** Entries provided follows **

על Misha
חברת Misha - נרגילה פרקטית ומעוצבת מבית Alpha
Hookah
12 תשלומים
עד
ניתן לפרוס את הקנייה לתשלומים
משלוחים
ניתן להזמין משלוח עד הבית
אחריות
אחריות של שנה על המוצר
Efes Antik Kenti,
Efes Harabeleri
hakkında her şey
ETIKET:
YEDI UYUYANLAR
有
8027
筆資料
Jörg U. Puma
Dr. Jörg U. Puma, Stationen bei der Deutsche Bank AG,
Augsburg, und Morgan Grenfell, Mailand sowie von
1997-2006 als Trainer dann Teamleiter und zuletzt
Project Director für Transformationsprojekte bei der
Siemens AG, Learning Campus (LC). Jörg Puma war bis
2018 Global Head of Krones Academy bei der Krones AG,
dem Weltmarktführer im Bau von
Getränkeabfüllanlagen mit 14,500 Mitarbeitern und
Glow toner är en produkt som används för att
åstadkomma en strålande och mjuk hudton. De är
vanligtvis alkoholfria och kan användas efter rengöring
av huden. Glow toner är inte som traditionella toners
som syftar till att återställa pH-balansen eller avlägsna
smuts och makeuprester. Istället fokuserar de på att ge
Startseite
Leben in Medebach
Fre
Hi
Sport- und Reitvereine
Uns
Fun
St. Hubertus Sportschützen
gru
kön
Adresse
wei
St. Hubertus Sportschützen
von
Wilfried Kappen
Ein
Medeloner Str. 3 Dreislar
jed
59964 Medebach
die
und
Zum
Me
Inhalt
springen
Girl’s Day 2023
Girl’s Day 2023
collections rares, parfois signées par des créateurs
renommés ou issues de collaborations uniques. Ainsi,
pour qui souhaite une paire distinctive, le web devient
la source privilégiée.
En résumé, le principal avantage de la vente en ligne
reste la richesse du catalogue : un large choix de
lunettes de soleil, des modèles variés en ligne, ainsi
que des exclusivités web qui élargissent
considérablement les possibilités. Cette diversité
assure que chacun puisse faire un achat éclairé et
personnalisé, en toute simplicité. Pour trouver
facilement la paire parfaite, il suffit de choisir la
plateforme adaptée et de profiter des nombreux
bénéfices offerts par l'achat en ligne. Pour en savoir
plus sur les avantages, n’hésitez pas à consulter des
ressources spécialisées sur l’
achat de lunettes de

** End of Entries provided **

| Instructions to follow |
Identify and copy each line in the entries above that contains the string "paire". Matching is case-sensitive.

| Written answer |
pour qui souhaite une paire distinctive, le web devient
facilement la paire parfaite, il suffit de choisir la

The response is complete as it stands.